Dans une récente interview sur La Chaîne parlementaire, il a déclaré : « On empoisonne les classes défavorisées avec des produits bas de gamme imposés à des producteurs qui sont obligés de faire de la merde. » Rien de moins. Que penser de cette pique à l’encontre de l’industrie agroalimentaire et de la majorité des agriculteurs qui la servent ? Que M. Périco Légasse a bien entendu raison de vouloir privilégier les produits sains et de qualité. Ce qui renvoie, en amont, aux producteurs biologiques, ce qui suppose aussi la mise en place de filières courtes et ce qui, enfin, implique que l’on cuisine soi-même les produits que l’on a achetés. In fine, il faut que tout un chacun ait le temps et les compétences de cuisiner ses bons petits plats : velouté de légumes frais, papillote de veau aux pois gourmands, tarte fine aux pommes, en faisant soi-même son fond de tarte, etc.

Le fait-maison est, bien entendu, meilleur que les plats cuisinés déjà tout préparés (et le restera), et parfois meilleur qu’au restaurant, toutes choses étant égales par ailleurs.

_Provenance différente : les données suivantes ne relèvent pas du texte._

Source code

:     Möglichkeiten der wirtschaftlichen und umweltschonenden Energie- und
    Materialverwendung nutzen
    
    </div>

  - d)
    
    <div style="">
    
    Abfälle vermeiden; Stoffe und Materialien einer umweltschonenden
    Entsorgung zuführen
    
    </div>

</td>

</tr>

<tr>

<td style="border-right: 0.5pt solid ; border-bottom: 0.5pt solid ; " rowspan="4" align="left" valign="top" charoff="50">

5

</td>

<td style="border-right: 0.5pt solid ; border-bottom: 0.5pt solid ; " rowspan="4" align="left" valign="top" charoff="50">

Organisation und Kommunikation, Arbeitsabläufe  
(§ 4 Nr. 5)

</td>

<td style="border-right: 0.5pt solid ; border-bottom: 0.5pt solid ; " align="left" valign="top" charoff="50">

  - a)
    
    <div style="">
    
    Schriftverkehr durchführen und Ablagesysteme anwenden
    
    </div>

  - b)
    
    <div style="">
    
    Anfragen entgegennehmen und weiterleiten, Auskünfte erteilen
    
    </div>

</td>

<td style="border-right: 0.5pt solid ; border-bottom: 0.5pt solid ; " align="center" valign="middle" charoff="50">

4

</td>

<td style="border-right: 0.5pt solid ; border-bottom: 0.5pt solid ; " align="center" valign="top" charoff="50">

Bien entendu, chacun préfère déguster les fruits et légumes de son potager plutôt que de les acheter en grande surface. Encore faut-il posséder un lopin de terre et avoir le temps de jardiner…

Mais M. Périco Légasse, qui ne précise pas ce qu’il veut dire par « empoisonner », n’a pas tout à fait raison non plus. En effet, les produits livrés par la grande distribution et qui viennent pour beaucoup de l’agriculture dite intensive, mais également de l’agriculture biologique, ne sont pas empoisonnés, même s’il arrive que l’on retrouve des traces d’OGM et de pesticides dans les produits… bio. Le secteur agroalimentaire a consenti de nombreux efforts depuis la dernière décennie pour améliorer la sécurité alimentaire et la traçabilité des produits. C’est ce qui explique que l’on retire toujours des lots infectés par la salmonelle, des staphylocoques ou autres bactéries. La sécurité alimentaire, de ce point de vue, existe. De plus, le chroniqueur gastronomique omet un pan considérable du problème : l’éducation à la cuisine et à la gastronomie. Car beaucoup de Français, classes défavorisées ou non, ne savent pas tous cuisiner…

Reste que ni le bio, ni les contrôles, ni la traçabilité, ni tout autre dispositif n’empêcheront les scandales alimentaires. Car il y aura toujours des personnes malveillantes pour tirer profit du système. On l’a vu avec les raviolis à la viande de cheval. En fait, derrière le coup de gueule de Périco Légasse se pose la question du modèle d’alimentation que l’on veut : élitiste donc pour un petit nombre ou populaire pour le plus grand nombre ? Au bout du bout se pose le mode d’agriculture à encourager : intensif ? Extensif ? Bio ? Avec OGM, sans OGM ? Le tout sachant que nous sommes déjà plus de sept milliards d’individus sur Terre et que les terres arables ne sont pas extensibles. Comme d’habitude, les agriculteurs sont pris entre le marteau des opérateurs industriels et l’enclume des demandes des consommateurs.